Given instruction 1:
In the Synthesized SDK installation guide below, which zone does the example cluster use?
Given instruction 2:
Can you shorten the paragraph of the Synthesized SDK installation guide that begins "Synthesized Scientific Data Kit (SDK) is a comprehensive framework" while keeping its main facts?
Given instruction 3:
Write the next part of the Synthesized SDK installation guide, picking up after its final command.

Passage provided:
--- start ---
Synthesized Scientific Data Kit (SDK) is a comprehensive framework for generative modelling for structured data (tabular, time-series and event-based data). The SDK helps you create compliant statistical-preserving data snapshots for BI/Analytics and ML/AI applications. Right-size your data with AI-supported data transformations.
This delivery contains the SDK bundled up with a Jupyter notebook. This provides an easy platform to start working with synthetic data.
Available on the GCP Cloud Marketplace: https://console.cloud.google.com/marketplace/product/synthesized-marketplace-public/synthesized-sdk-notebook-byol
To install Synthesized SDK Jupyter Notebook to a Google Kubernetes Engine cluster via Google Cloud Marketplace, follow the on-screen instructions.
You need the following tools in your development environment:
Configure gcloud
as a Docker credential helper:
gcloud auth configure-docker
Create a new cluster from the command line:
export CLUSTER=sdk-cluster
export ZONE=us-west1-a
gcloud container clusters create "${CLUSTER}" --zone "${ZONE}"
Configure kubectl
to connect to the new cluster:
gcloud container clusters get-credentials "${CLUSTER}" --zone "${ZONE}"
Clone this repo, as well as its associated tools repo:
git clone --recursive https://github.com/synthesized-io/sdk-on-gcp.git
An Application resource is a collection of individual Kubernetes components, such as Services, Deployments, and so on, that you can manage as a group.
To set up your cluster to understand Application resources, run the following command:
kubectl apply -f "https://raw.githubusercontent.com/GoogleCloudPlatform/marketplace-k8s-app-tools/master/crd/app-crd.yaml"
You need to run this command once.
The Application resource is defined by the Kubernetes SIG-apps community. You can find the source code at github.com/kubernetes-sigs/application.
Choose an instance name and
namespace
for the app. In most cases, you can use the default
namespace.
export APP_INSTANCE_NAME=sdk-jupyter-server
export NAMESPACE=default
Set up the image tag. Example:
export TAG="2.7.6"
Configure the container images:
export IMAGE_REGISTRY="gcr.io/synthesized-marketplace-public/sdk-jupyter-server"
Configure the Synthesized licence key:
export SYNTHESIZED_KEY=[YOUR KEY]
(Optional) Set computation resources limit:
export RESOURCES_LIMITS_CPU=1
export RESOURCES_LIMITS_MEMORY=1Gi
If you use a different namespace than the default
, create a new namespace by
running the following command:
kubectl create namespace "${NAMESPACE}"
--- end ---
Data lines:
--- start ---
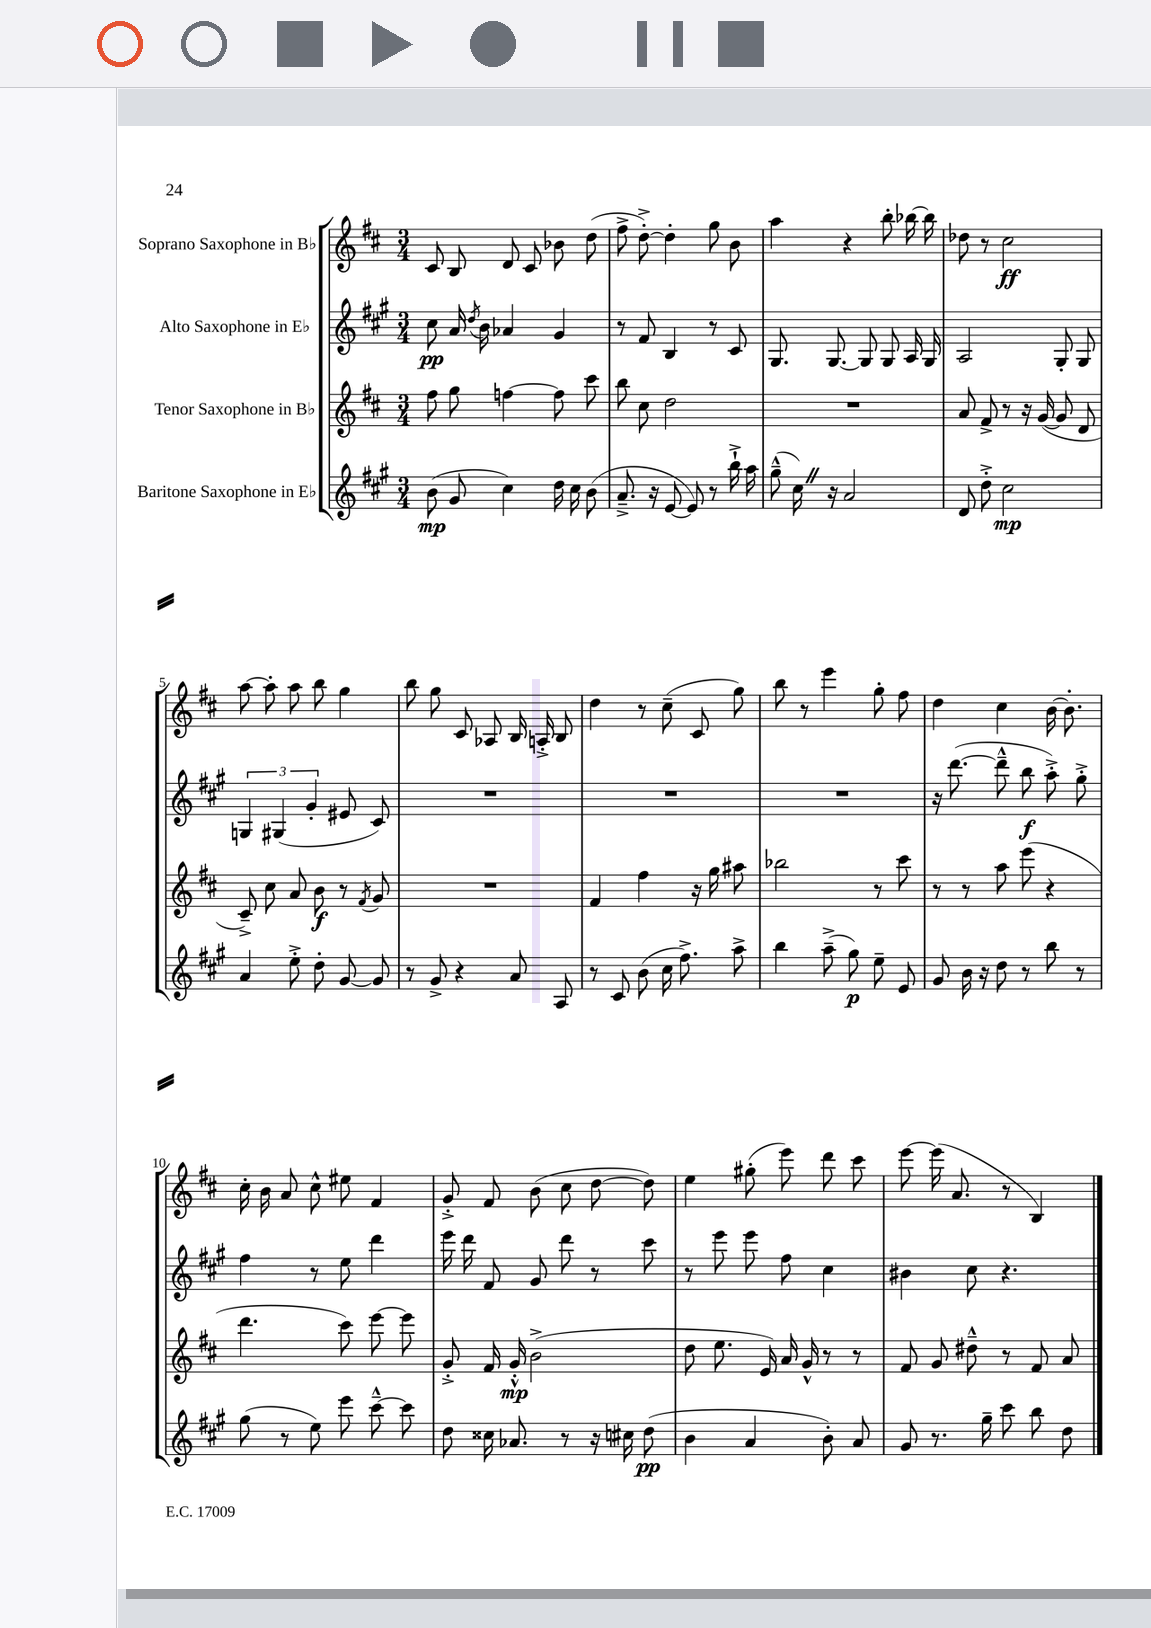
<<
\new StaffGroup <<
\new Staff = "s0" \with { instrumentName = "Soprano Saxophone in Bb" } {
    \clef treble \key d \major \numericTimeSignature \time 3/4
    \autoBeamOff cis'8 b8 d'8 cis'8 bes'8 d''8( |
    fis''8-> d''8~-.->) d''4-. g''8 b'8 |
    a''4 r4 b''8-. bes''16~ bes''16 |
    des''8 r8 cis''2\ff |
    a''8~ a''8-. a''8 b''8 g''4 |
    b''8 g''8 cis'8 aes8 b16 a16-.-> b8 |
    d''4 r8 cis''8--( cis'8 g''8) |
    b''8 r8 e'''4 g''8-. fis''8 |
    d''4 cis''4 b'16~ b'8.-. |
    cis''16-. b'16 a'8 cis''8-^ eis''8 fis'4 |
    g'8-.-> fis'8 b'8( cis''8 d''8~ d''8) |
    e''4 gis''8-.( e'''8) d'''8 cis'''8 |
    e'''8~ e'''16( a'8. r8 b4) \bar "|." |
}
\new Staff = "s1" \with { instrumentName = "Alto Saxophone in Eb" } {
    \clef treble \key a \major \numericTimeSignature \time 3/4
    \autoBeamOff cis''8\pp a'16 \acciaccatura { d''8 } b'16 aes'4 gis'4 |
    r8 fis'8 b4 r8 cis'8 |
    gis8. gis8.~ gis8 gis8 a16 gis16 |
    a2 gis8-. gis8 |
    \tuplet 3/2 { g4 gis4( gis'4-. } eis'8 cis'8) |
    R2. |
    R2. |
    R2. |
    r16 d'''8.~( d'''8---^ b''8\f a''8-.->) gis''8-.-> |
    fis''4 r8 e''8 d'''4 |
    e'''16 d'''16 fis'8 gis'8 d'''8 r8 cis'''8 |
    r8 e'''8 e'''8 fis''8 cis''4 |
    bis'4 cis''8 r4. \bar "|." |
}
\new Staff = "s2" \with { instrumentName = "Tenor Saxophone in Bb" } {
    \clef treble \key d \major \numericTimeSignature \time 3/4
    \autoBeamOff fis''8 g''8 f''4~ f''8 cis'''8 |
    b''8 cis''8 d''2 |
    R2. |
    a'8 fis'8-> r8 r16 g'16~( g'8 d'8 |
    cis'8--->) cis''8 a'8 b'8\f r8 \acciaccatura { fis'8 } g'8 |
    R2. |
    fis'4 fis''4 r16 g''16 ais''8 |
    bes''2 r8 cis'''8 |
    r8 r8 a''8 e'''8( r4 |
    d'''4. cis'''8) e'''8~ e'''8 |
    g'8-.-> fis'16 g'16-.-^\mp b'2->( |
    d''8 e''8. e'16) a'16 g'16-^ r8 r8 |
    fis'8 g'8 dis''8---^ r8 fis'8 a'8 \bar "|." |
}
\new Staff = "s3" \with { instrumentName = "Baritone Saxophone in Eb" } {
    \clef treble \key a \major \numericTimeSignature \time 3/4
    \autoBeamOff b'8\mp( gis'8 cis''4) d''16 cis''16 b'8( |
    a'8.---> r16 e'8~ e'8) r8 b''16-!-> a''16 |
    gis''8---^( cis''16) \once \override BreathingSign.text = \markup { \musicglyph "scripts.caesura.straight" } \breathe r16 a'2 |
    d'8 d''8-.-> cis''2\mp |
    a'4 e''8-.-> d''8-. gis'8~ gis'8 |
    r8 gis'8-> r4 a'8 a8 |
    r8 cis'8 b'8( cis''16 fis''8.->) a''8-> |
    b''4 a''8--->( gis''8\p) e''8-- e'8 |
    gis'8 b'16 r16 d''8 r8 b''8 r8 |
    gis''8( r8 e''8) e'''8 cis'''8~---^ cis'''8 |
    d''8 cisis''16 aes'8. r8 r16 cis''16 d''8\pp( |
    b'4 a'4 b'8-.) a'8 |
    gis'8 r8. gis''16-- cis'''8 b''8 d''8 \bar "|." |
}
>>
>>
--- end ---
--- start ---
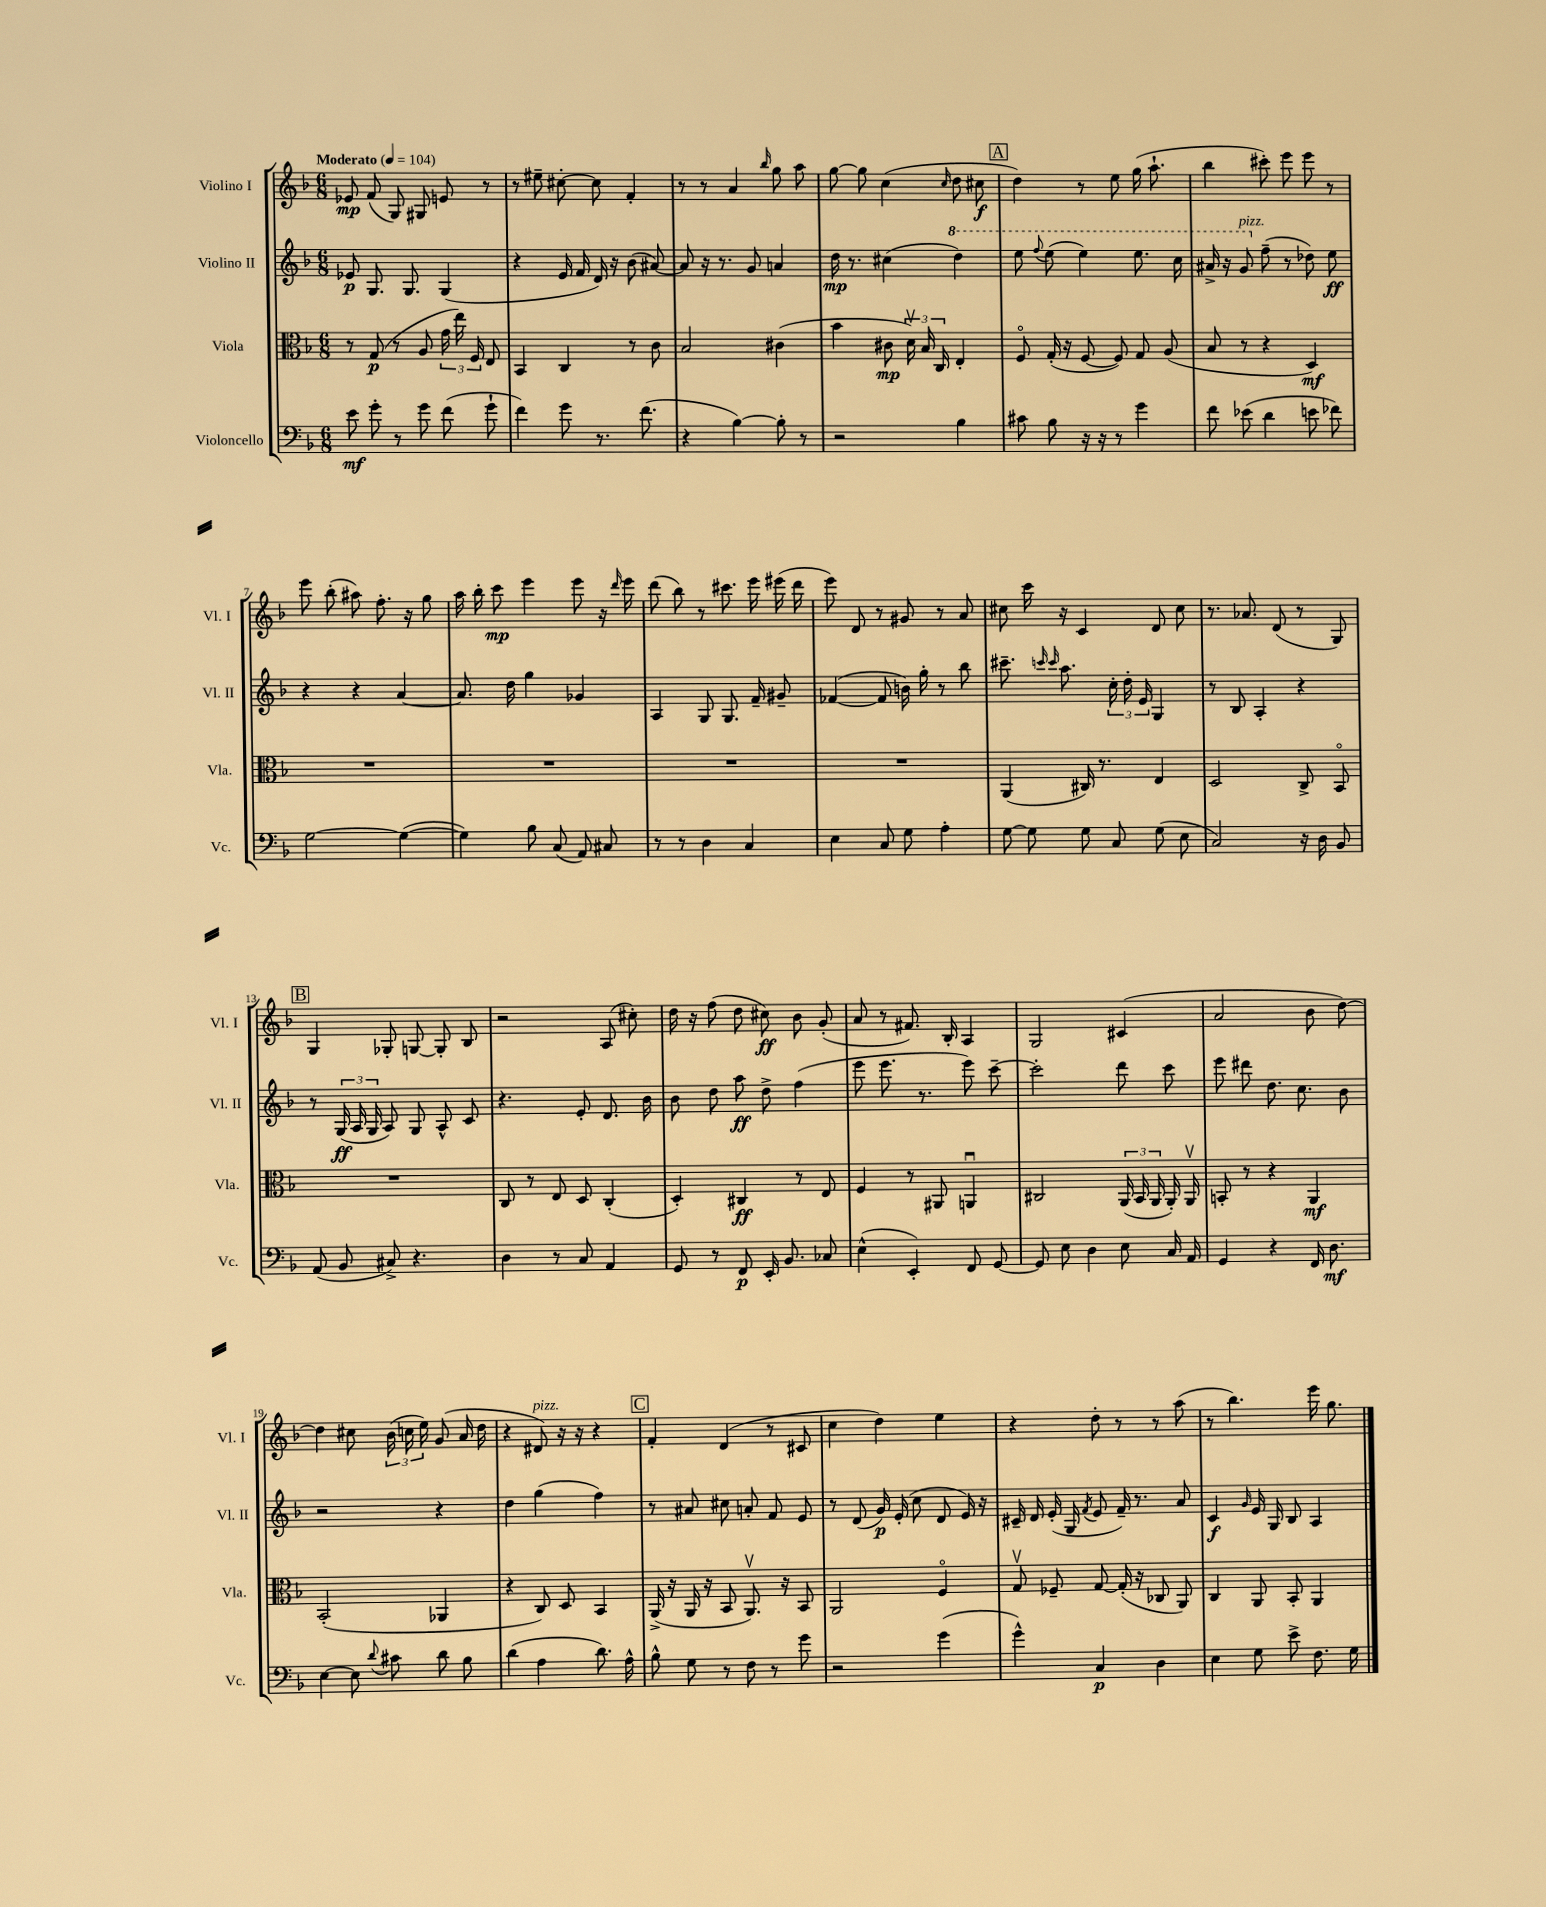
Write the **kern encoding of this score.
--- end ---
Exercise answer 1:
us-west1-a

Exercise answer 2:
The Synthesized Scientific Data Kit (SDK) is a framework for generative modelling of structured data: tabular, time-series and event-based. It creates compliant, statistics-preserving data snapshots for BI/Analytics and ML/AI applications and offers AI-supported transformations to right-size data.

Exercise answer 3:
To create the Service Account and ClusterRoleBinding:
export SDK_SERVICE_ACCOUNT="${APP_INSTANCE_NAME}-serviceaccount"
kubectl create serviceaccount "${SDK_SERVICE_ACCOUNT}" --namespace "${NAMESPACE}"
kubectl create clusterrole "${SDK_SERVICE_ACCOUNT}-role" --verb=get,list,watch --resource=services,nodes,pods,namespaces
kubectl create clusterrolebinding "${SDK_SERVICE_ACCOUNT}-rule" --clusterrole="${SDK_SERVICE_ACCOUNT}-role" --serviceaccount="${NAMESPACE}:${SDK_SERVICE_ACCOUNT}"
Use helm template
to expand the template. We recommend that you save the
expanded manifest file for future updates to your app.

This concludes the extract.